だが神楽さんのような自立心が強い女子だと、そういう男と付き合ったとしても、これまで構築してきたプライドさえ壊してしまいかねない。
それこそ、神西さんのようなナチュラルな優しさに心を寄せてしまうのも頷ける。
誰も生まれは選べない――それは仕方のないことだ。
だからこそ、神楽さんに適うよう努力しなければならないと思う。
どんな些細なことでも、彼女ほどの器量なら誠意として、きちんと受け止めれくれる筈だ。
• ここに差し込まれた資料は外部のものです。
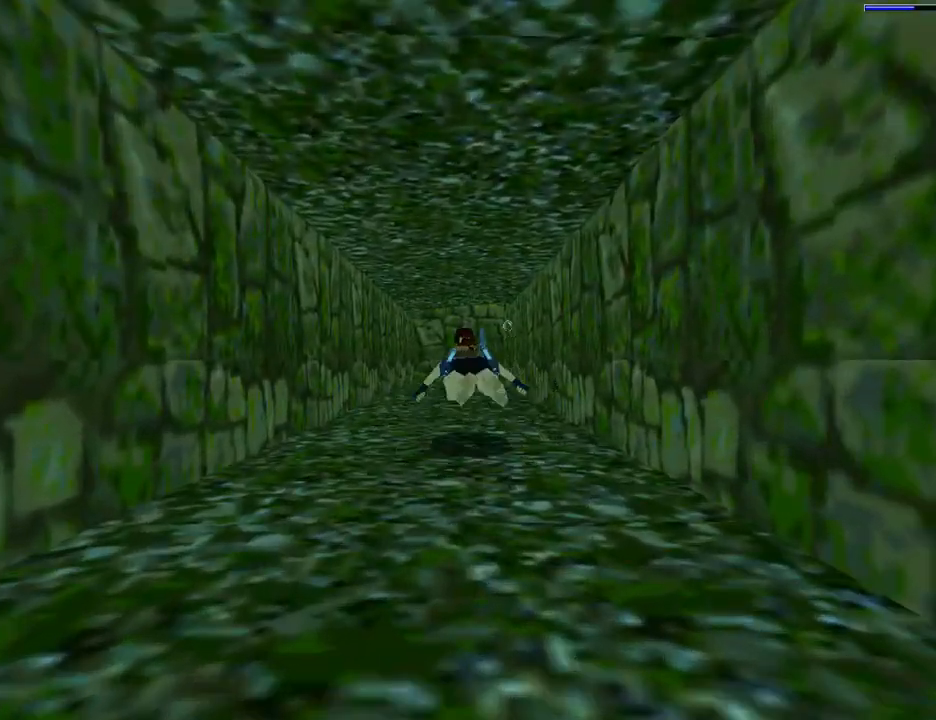
{"buttons": ["SQUARE"], "left_stick": "center", "right_stick": "center", "events": [[133, "DPAD_UP", "down"], [233, "DPAD_UP", "up"]]}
鳥羽を含む、『勇者四天王』はその努力を一切しなかった。
ただそれだけのことだ。
少なくても三人は、ようやくその事に気づいたようっすけど……。
「まぁ、頑張ってくれっす。俺にはそれしか言えないっすから」
「ありがとうって言っておこう……風瀬、キミも頑張れよ」
「なんっすか? 俺に何を頑張るって言うんっすか?」
「ルゥちゃんのこと。あと、同じクラスで生徒会に入ったバスケ部の女子とも仲が良いと聞いているよ」
何言ってんっすか、こいつ?
流羽は中学の時に組んだ情報屋の相棒って言ってんじゃないっすか?
それに同じクラスのバスケ部女子って……軍侍 路美のことっすか?
あいつこそ、サキさんに夢中の片想い女子じゃねぇっすか。
どうでもいいけど、俺までそっちの世界に巻き込まないでくれっす。
「…………話にならないっす」
頭もくらくらするし身体中の痛みで、もう反論する気力もないっす。
とにかく今は休みたい。
あと、スマホなんとかしないと……。
アパートの階段を降りると、スーツを着て強面でガラの悪そうな男達が二人、黒色のセダンの前で立っていた。
何だ、この男達は……?
「祖父の知人だよ。医者と看護師ごと、ここまで送ってもらったんだ。帰りもちゃんと、ボクの家まで乗せてくれるから安心してくれ」
鳥羽はしれっと説明してくる。
何が安心してくれだ!
つーか、この人達本物じゃね?
本人は否定しているけど、思いっきり裏社会の人達を手足として自在に動かしているっすよ、こいつ!?
まぁ、ボディガードにはなるか。
流石の半グレもどきの喧嘩チームである『T-レックス』といえども、本物の人達に手を上げたりはしないっすね。
鳥羽の指示で、俺は強面の男達に抱えられセダンに乗せられる。
怖すぎてある意味、傷が広がりそうっす。
「耀平……ちゃんと回復させるのよ。落ち着いたら連絡頂戴ね」
流羽が心配そうな表情を浮かべながら窓から覗いてくる。
さっきまで毅然としていた癖に、別れ際で急にしおらしくなりやがって……。
なんだか胸がムズ痒いっす。
「わかったっすよ。本当に助かったっす。流羽も無理しないで元気にやるっす……あと、あの部屋、もう少し女らしくしたほうがいいっすよ」
「……バカ。早く帰れ」
こうして憎まれ口を言いながらの別れとなった。
何だかこの方が俺達らしいっすね。
「あの、いつもクールなルゥちゃんがああいう表情をするなんて……風瀬も隅におけないな~、うん」
セダンの中で、ぐったりする俺の向かい席で、鳥羽が長い足を組んで平和そうに笑っている。
こいつ、なんか腹立つっす。
けど助けてもらった手前、当面は頭が上がらないっす……。